Was he a hard ass taskmaster or a hard task ass master? I personally believe he was both.
 

Derg

Cap, Roci
Staff member
I was going fishing with my dad when the roads into the Sierra foothills were closed. Apparently an A-7 doing “experimental work” had been lost and there were radioactive materials that were being secured.

Hell, even the farmers didn’t buy it.
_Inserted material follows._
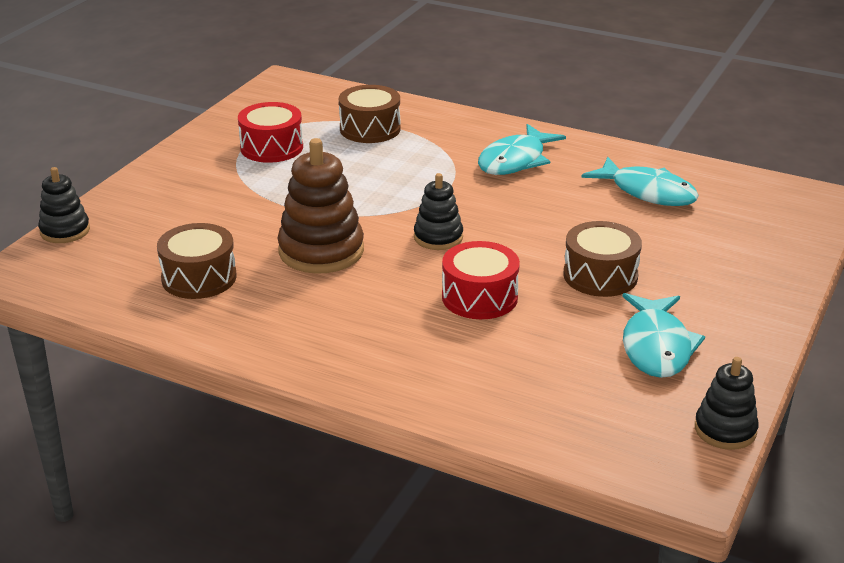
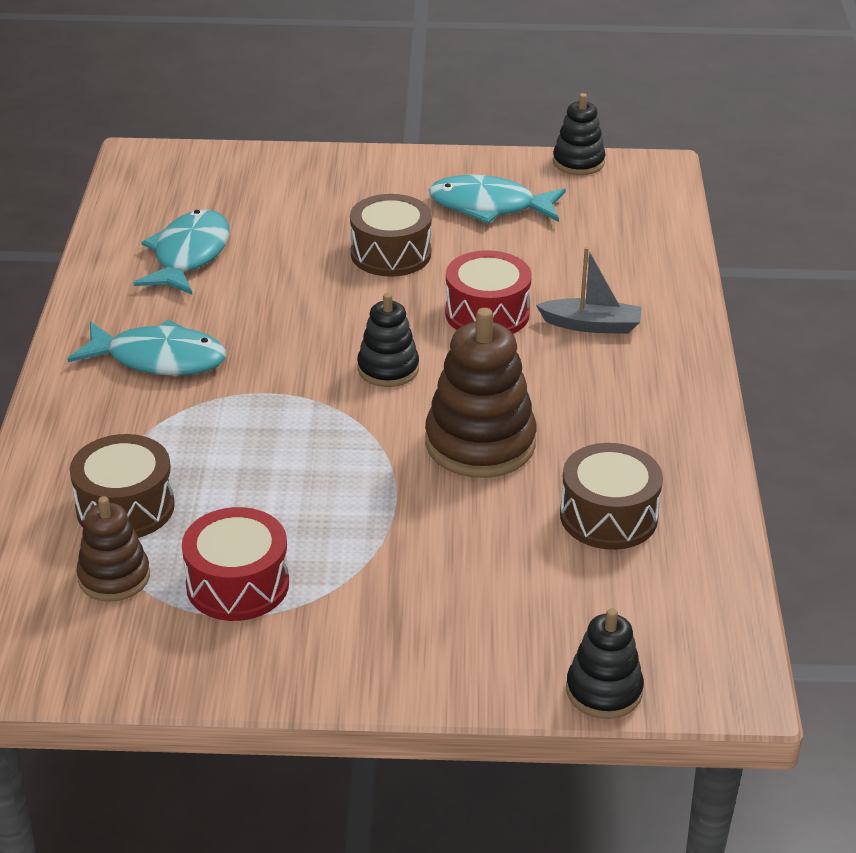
camera: 115 degrees left, 5 degrees up
turquoise fish [622,293,705,378] -> turquoise fish turned 150 degrees counterclockwise [429,174,566,224]
none -> brown stacking toy [76,496,150,602]
none -> grey boat [536,247,642,334]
That “secret” was out far before the DOD revealed what actually happened or even that the F-117 existed.
 

bimmerphile

SuperCritical™ Member
If you'd like to try something similar yourself look around your area for Reno sport class racer that might need a helping hand. I'd suggest the Unlimiteds but it seems like these days that class lacks competitiveness. If you've ever just gotten the enthusiasm for aviation trampled out of you going to Reno might reignite the spark, especially if you're involved with a team. Just a group of people working towards a common goal.
Oddly enough that's exactly what happened at sun n fun. One of the guys at my airline works on the lancair that won sport class last year, looking forward to seeing it this year. Not sure how much my shoddy machining skills can help, but it seems like an interesting endeavor
 

Springer

Well-Known Member
Hell, even the farmers didn’t buy it. That “secret” was out far before the DOD revealed what actually happened or even that the F-117 existed.
I was TDY to Nellis AFB a few times in the early '80's and it was pretty well known what the A-7's were being used for. No idea what they were flying up North though. Prior to that in the late '70's we had AF units flying against Migs secretly flown out of Tonopah under the exercise code name Constant Peg. As I recall my sister squadron flew against them. Our squadron only flew against the F-5 Aggressors.